**Document segment:**
- Opening Delimiter -
Why study the future? Because our existence depends upon the anticipation of what is to come and our preparation and policymaking responses.
Writer H.G. Wells called for a “science of prediction” in 1902 in his “The Discovery of the Future.” Since then, the study of the future has gradually become more formalized. Most futurists, scientists, and long-term thinkers today say the acceleration of technological change over the past decade has greatly increased the importance of strategic vision.
Technology innovations will continue to impact us in unstoppable waves of developmental destination. We will precognize and plan as well as we can for potential new realities or we will be caught unaware and unprepared. If the developmental record of 20th century computing continues for only another 30 years, we will rapidly and permanently move to a different world. Are we prepared to react in ways that will make that world a good one?
This site is all about the contemplation of the future; on this page, we share a collection of statements about the future.
- Closing Delimiter -
Per-instance keypoint data:
- Opening Delimiter -
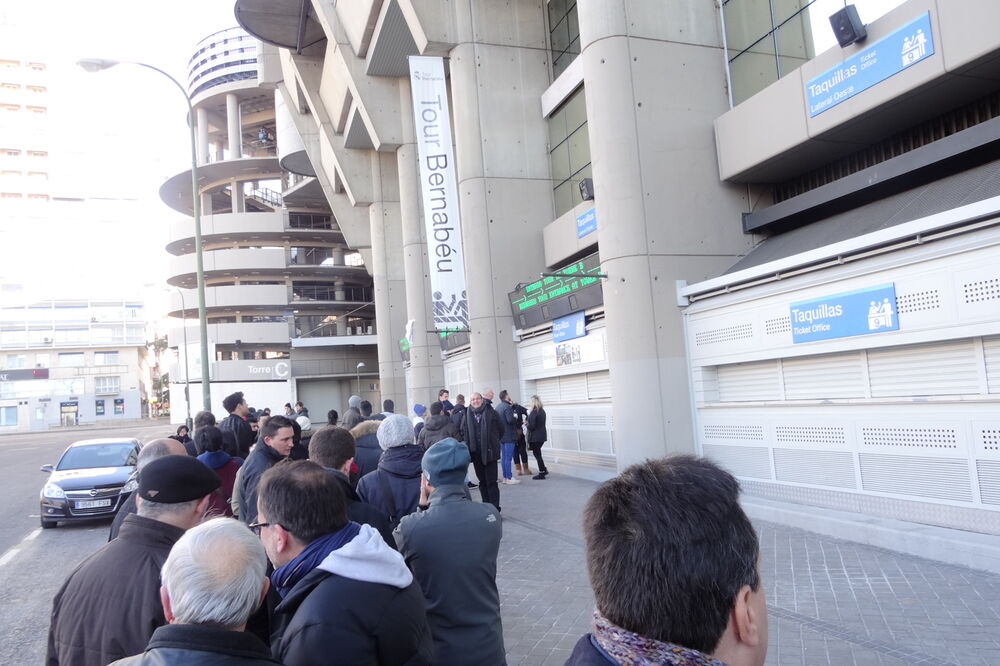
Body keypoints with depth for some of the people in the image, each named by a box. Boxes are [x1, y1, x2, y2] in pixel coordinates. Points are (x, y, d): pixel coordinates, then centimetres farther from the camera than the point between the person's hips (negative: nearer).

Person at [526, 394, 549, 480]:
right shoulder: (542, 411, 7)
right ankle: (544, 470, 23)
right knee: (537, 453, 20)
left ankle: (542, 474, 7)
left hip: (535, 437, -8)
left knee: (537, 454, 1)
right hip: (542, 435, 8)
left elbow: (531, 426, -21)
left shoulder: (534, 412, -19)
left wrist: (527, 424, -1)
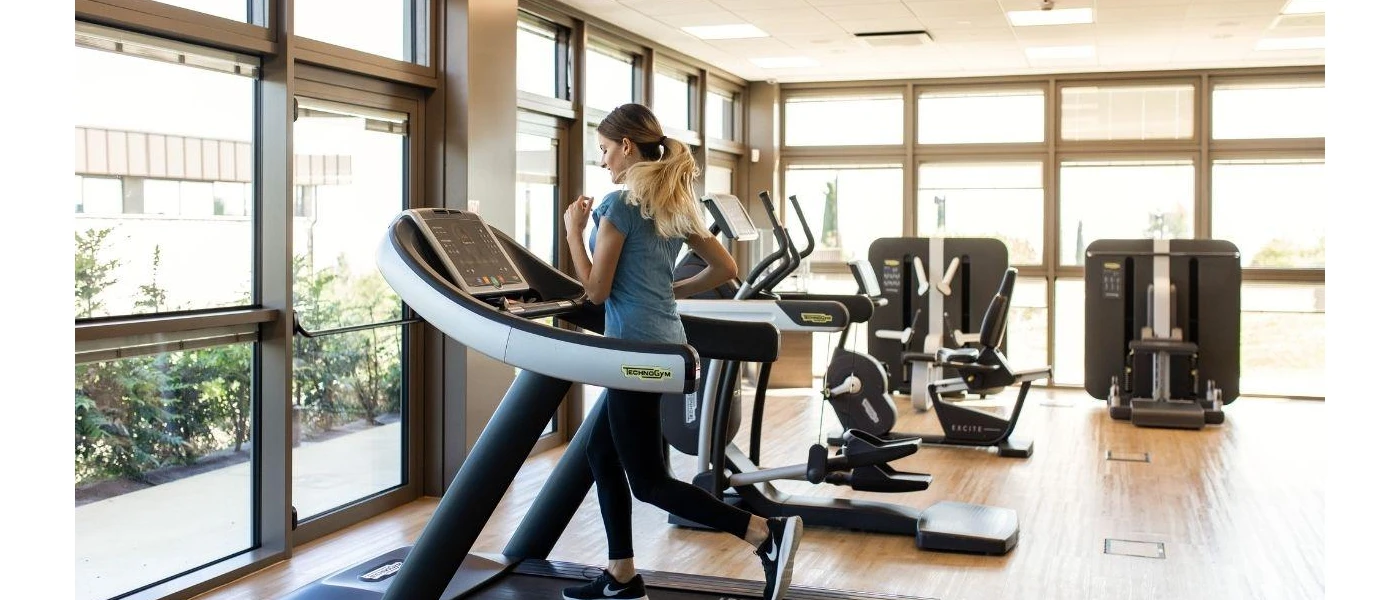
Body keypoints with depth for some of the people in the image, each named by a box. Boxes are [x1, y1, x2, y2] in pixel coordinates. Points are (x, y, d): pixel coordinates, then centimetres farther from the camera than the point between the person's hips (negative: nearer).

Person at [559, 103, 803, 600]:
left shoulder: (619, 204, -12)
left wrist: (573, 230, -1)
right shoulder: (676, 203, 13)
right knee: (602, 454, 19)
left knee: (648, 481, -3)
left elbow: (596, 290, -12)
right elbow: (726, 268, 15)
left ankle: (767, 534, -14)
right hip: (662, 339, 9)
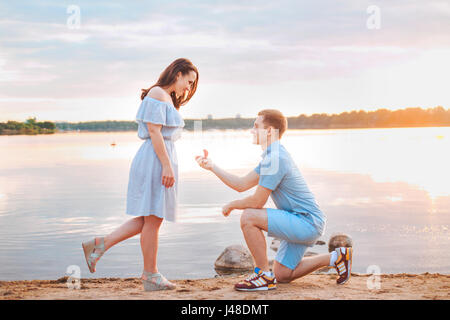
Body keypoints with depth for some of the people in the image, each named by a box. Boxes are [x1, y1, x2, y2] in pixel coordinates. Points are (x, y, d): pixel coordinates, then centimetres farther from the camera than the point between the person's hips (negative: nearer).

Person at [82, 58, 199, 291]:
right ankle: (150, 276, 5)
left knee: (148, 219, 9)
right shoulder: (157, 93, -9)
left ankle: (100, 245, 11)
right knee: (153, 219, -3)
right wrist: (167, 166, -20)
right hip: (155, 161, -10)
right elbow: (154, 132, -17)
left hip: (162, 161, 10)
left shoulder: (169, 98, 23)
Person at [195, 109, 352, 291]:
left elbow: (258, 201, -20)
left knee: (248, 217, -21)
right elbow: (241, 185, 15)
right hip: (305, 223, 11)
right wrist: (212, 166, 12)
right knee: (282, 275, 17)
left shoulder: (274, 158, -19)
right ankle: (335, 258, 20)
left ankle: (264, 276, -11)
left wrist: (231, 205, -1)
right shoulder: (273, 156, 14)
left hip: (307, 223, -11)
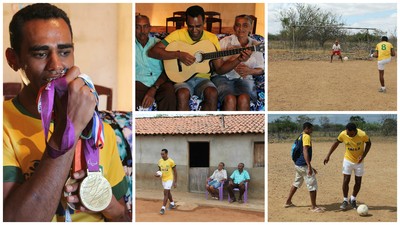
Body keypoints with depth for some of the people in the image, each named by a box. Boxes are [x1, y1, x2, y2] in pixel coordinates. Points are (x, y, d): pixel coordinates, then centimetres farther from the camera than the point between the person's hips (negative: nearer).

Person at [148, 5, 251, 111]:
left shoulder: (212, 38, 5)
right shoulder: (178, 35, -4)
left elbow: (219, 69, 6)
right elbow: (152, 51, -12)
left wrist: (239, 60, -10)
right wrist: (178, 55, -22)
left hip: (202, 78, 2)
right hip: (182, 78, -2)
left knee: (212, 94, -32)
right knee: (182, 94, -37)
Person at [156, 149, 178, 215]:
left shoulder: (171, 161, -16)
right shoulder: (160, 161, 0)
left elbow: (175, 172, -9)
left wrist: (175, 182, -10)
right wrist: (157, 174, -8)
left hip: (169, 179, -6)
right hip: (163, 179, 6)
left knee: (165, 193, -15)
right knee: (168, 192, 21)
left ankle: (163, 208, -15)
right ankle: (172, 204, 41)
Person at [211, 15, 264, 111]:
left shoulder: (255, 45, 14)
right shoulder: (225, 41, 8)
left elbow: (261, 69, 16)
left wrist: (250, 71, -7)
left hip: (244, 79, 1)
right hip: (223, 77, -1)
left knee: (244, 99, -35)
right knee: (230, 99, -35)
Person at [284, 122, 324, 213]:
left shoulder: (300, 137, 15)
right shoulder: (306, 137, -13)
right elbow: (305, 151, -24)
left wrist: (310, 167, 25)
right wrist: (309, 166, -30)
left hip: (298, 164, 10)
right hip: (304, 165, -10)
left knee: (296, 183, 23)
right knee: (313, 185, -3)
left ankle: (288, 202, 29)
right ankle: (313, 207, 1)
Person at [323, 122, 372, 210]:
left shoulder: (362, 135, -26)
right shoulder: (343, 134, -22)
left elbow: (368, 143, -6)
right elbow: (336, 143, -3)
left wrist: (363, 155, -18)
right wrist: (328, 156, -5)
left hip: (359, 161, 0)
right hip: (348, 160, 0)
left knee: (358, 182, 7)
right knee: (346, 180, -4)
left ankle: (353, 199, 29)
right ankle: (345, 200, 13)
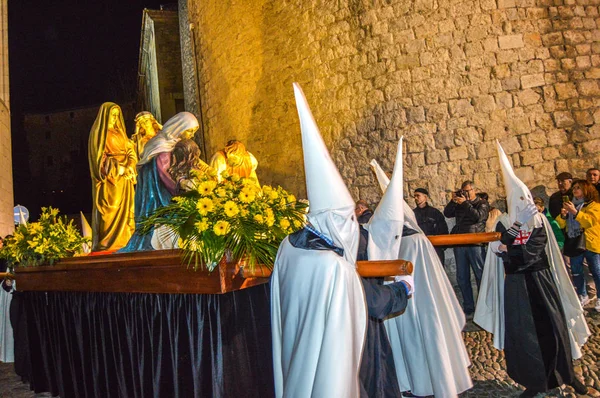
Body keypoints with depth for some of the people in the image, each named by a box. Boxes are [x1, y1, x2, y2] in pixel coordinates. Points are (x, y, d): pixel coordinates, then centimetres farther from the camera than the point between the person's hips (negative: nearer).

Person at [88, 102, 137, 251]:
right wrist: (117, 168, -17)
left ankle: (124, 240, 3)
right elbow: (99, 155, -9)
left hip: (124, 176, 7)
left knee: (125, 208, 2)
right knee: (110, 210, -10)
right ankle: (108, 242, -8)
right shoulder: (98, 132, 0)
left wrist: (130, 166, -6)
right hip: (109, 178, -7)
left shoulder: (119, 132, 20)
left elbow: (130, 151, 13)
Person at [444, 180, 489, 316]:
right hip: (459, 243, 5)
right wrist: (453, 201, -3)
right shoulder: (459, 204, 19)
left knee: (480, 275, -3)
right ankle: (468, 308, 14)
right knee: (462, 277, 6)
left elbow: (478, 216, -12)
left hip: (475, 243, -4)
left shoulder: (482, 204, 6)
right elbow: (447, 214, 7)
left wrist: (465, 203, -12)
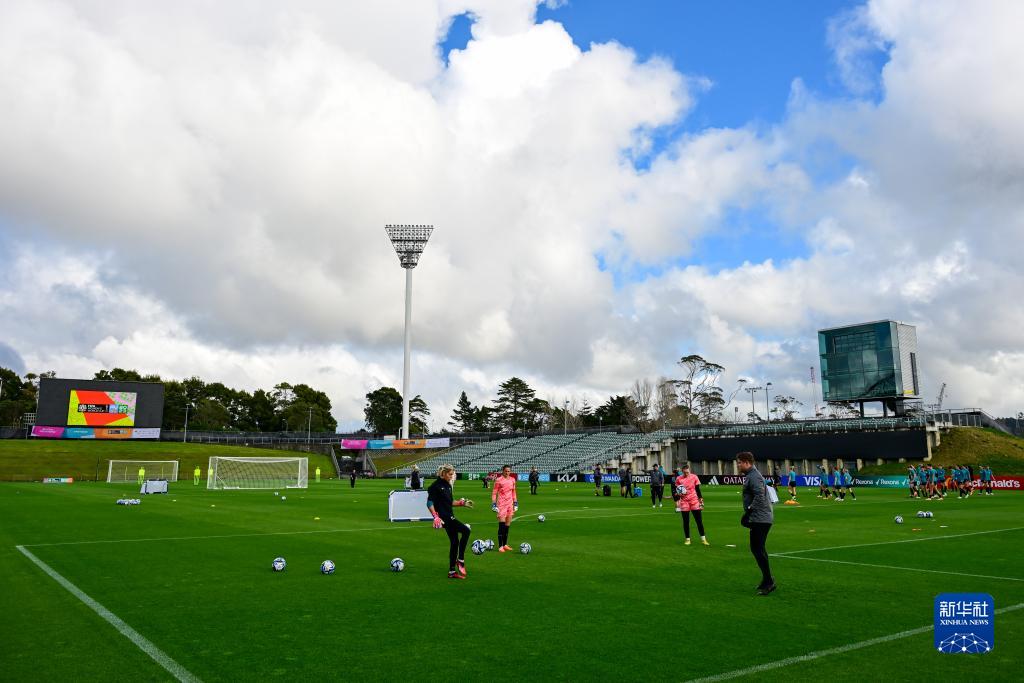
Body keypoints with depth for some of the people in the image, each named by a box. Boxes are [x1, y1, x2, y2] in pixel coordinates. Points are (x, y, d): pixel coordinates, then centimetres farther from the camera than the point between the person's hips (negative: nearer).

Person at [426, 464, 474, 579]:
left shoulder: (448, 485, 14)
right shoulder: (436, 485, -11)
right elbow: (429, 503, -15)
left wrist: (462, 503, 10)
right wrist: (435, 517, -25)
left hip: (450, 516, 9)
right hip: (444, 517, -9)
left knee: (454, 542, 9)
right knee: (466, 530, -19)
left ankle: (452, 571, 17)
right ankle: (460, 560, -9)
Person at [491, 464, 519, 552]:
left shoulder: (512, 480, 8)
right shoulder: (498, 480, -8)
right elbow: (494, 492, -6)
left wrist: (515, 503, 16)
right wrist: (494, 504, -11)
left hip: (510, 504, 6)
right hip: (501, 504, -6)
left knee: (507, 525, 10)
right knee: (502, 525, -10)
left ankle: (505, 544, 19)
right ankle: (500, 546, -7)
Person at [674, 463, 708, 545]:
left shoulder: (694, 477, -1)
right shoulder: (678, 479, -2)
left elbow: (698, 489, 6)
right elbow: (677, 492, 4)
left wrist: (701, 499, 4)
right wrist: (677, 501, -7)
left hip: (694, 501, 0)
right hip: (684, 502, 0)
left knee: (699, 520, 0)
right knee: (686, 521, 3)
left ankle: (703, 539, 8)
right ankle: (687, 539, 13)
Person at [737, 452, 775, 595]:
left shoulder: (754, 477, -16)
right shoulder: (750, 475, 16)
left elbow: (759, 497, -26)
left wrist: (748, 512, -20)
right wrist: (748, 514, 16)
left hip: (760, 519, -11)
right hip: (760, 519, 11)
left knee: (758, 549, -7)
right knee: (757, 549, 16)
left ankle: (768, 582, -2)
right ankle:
- Closing Delimiter -
**Set of tasks:**
#1 Answer these questions about the passage on studying the future:
(a) In what year did H.G. Wells call for a "science of prediction"?
(b) For how many more years does the passage consider the developmental record of 20th century computing continuing?
(c) What does the page share a collection of?
#2 Rewrite the passage on studying the future between "Why study the" and "of strategic vision.", inclusive, replacing "gradually" with "steadily".

**Answers to the exercises:**
#1
(a) 1902
(b) 30 years
(c) Statements about the future

#2
Why study the future? Because our existence depends upon the anticipation of what is to come and our preparation and policymaking responses.
Writer H.G. Wells called for a “science of prediction” in 1902 in his “The Discovery of the Future.” Since then, the study of the future has steadily become more formalized. Most futurists, scientists, and long-term thinkers today say the acceleration of technological change over the past decade has greatly increased the importance of strategic vision.